Comment les organes de nos sens fonctionnent-ils?

Peu de personnes réfléchissent réellement pour savoir comment nous arrivons à voir. A la question: "Comment voyons-nous?", tout le monde répond en disant: "De nos yeux, bien sûr". Cependant, quand nous regardons l'explication technique du processus de la vision, il semble que ce n'est pas tout à fait le cas. L’acte de voir se fait progressivement. Des rayons (des photons) vont de l'objet à l'œil en passant par la lentille sur le devant de l'œil où ils sont réfractés et forment une image inversée sur la rétine à l'arrière de l'œil. A ce stade, la lumière qui frappe l’œil est transformée en signaux électriques transmis par des neurones à un endroit minuscule appelé le centre de la vision qui se situe à l’arrière du cerveau. La vision a en réalité lieu dans cet endroit minuscule dans la partie postérieure du cerveau, qui est tout noir et complètement isolé de la lumière.

Maintenant, reconsidérons le processus apparemment ordinaire et sans particularité. Lorsque nous disons, "nous voyons", nous ne voyons en fait que les effets d'impulsions atteignant nos yeux et introduites dans notre cerveau, après qu'ils sont transformés en signaux électriques. En fait, quand nous disons "nous voyons", nous observons en réalité l'ensemble des signaux électriques dans notre cerveau. De ce fait, voir n'est pas un processus qui se réalise dans l'œil; notre œil n'est que l'organe de nos sens qui va servir de moyen dans le processus de la vision.

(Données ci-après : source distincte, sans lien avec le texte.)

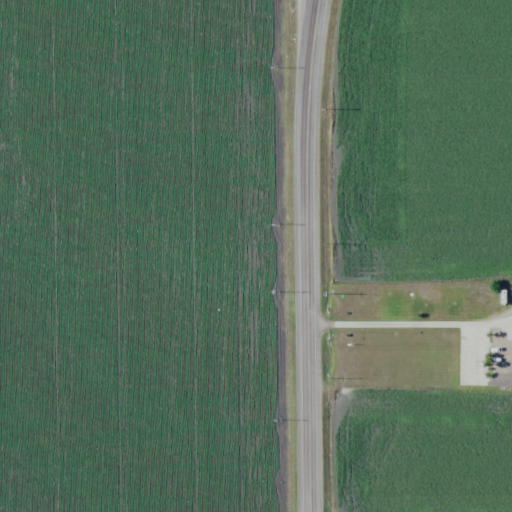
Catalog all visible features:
road: (307, 70)
road: (311, 255)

Les rayons de lumière venant d'un objet forment sur la rétine une image inversée, comme nous pouvons le voir sur cette photo. Ici, l'image est convertie en signaux électriques puis transmise au centre de la vision à l'arrière du cerveau. Le centre de la vision est un tout petit endroit. Le cerveau étant isolé de la lumière, il est impossible à la lumière d'atteindre le centre de la vision. Cela signifie que nous voyons un vaste monde de lumière et de profondeur dans un espace très réduit et totalement isolé de la lumière. Même lorsque nous ressentons la lumière et la chaleur d'un feu, tout reste complètement sombre à l'intérieur du cerveau, et la température est invariable.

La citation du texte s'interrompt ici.